It’s also biodegradable and renewable for several years.
Is a Hydroponic Drip System Good for Tomatoes?
Drip systems are the most popular hydroponic style choice for growing tomatoes. This works by delivering the nutrient solution to the base of buckets or bags where seedlings are planted.
Grow stones/perlite are ideal growing media as these have the size and weight needed to support tomato root systems.
How Many Emitters Can I Put on a Drip Line?
This will depend on the number of plants you wish to grow, their spacing, and size.
Typically, there will be 1-2 drip emitters per plant depending on the plant size, which may work out at 30 emitters per drip line if you had 15 large plants along one line of tubing.
How To Build a Simple Hydroponic Drip System
Once you decide on the growing medium and number of plants to grow, it’s simply a matter of assembling the basic equipment to try growing a successful drip system garden!

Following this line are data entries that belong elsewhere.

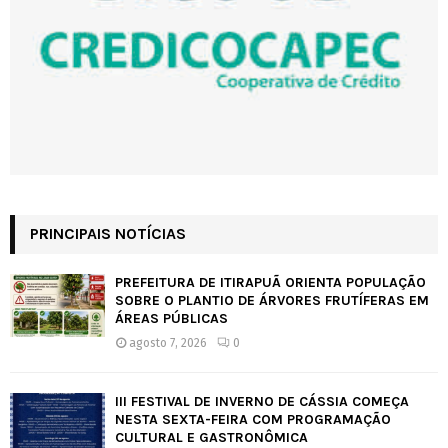
PRINCIPAIS NOTÍCIAS
PREFEITURA DE ITIRAPUÃ ORIENTA POPULAÇÃO
SOBRE O PLANTIO DE ÁRVORES FRUTÍFERAS EM
ÁREAS PÚBLICAS
agosto 7, 2026
0
III FESTIVAL DE INVERNO DE CÁSSIA COMEÇA
NESTA SEXTA-FEIRA COM PROGRAMAÇÃO
CULTURAL E GASTRONÔMICA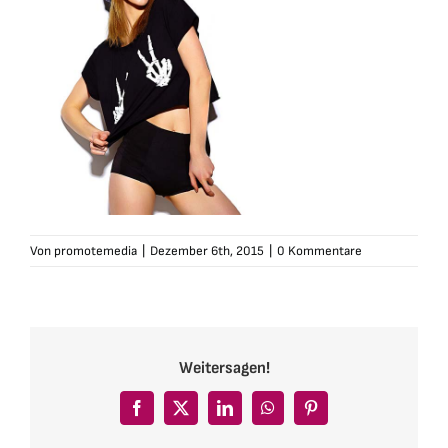
Von
promotemedia
|
Dezember 6th, 2015
|
0 Kommentare
Weitersagen!
Facebook
X
LinkedIn
WhatsApp
Pinterest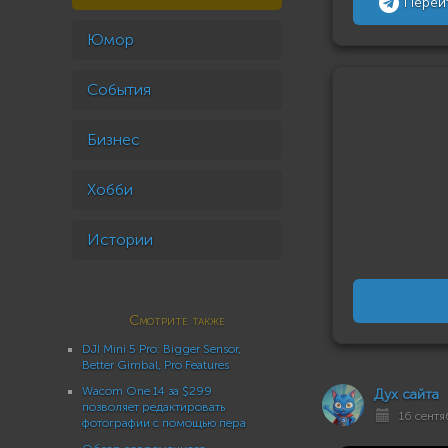
Перей
Юмор
События
Бизнес
Хобби
Истории
Смотрите также
DJI Mini 5 Pro: Bigger Sensor,
Better Gimbal, Pro Features
Wacom One 14 за $299
Дух сайта
позволяет редактировать
16 сентя
фотографии с помощью пера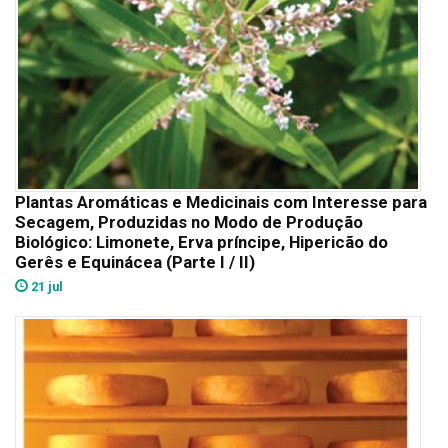
Plantas Aromáticas e Medicinais com Interesse para
Secagem, Produzidas no Modo de Produção
Biológico: Limonete, Erva príncipe, Hipericão do
Gerês e Equinácea (Parte I / II)
21 jul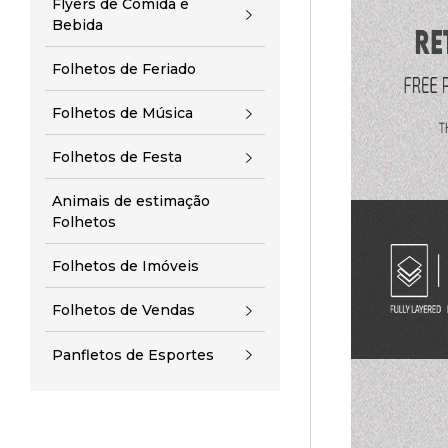
Flyers de Comida e
Bebida
Folhetos de Feriado
Folhetos de Música
Folhetos de Festa
Animais de estimação
Folhetos
Folhetos de Imóveis
Folhetos de Vendas
Panfletos de Esportes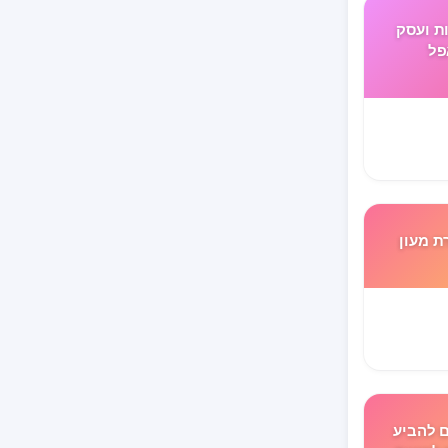
ת ועסק
פל
ת מעון
ם להביע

Everest Fernandez from Just 4 Growers gives you an idea below of how this can be set up in your home on a modest scale.
For now though, here’s a rundown of steps toward creating a simple Recovery-drip system.
- A low, long opaque storage bin with lid
- 1 smaller storage tote
- 3½-gallon bucket with lid
- 1/4-inch spaghetti/vinyl tubing
- Hole drill saw kit
- Drain filter/strainer
- Small water pump & timer
- Plant pot & growing medium
- Nutrient solution
Drill a large drain hole into the base of the bucket to allow run-off to drain into a reservoir and place a drain filter/strainer in the hole to prevent the roots/grow media from escaping.
Next, drill a hole in the bucket lid to conform to the size of your plant pot so it can snugly rest in the cavity.
Cut a hole in the large storage bin lid to conform to the shape of the bucket and cover the reservoir beneath.
Fill the large storage bin/reservoir halfway with nutrient solution and place an upturned smaller storage tote in the reservoir for the bucket to stand on and stay elevated.
Place the water pump inside the reservoir and connect it to the tubing. Make a small hole in the bucket lid close to where the plant pot will sit and thread the other tube end into this hole for a direct drip emitter.
Fill your plant pot with your chosen growing media, and place the plant pot inside the bucket lid hole.
Lastly, attach the timer to the pump’s power source and set it to your preferred daily schedule e.g. 5 minutes 3 times a day.
To sum up, hydroponic drip systems are a flexible way to deliver nutrients to a wide variety of plants and can be scaled up or down depending on your budget and setup.
Maintenance can be straightforward or more complex based on the type of drip system you choose, but this form of hydroponics is accessible to all gardeners, whether you operate from a farm or an apartment!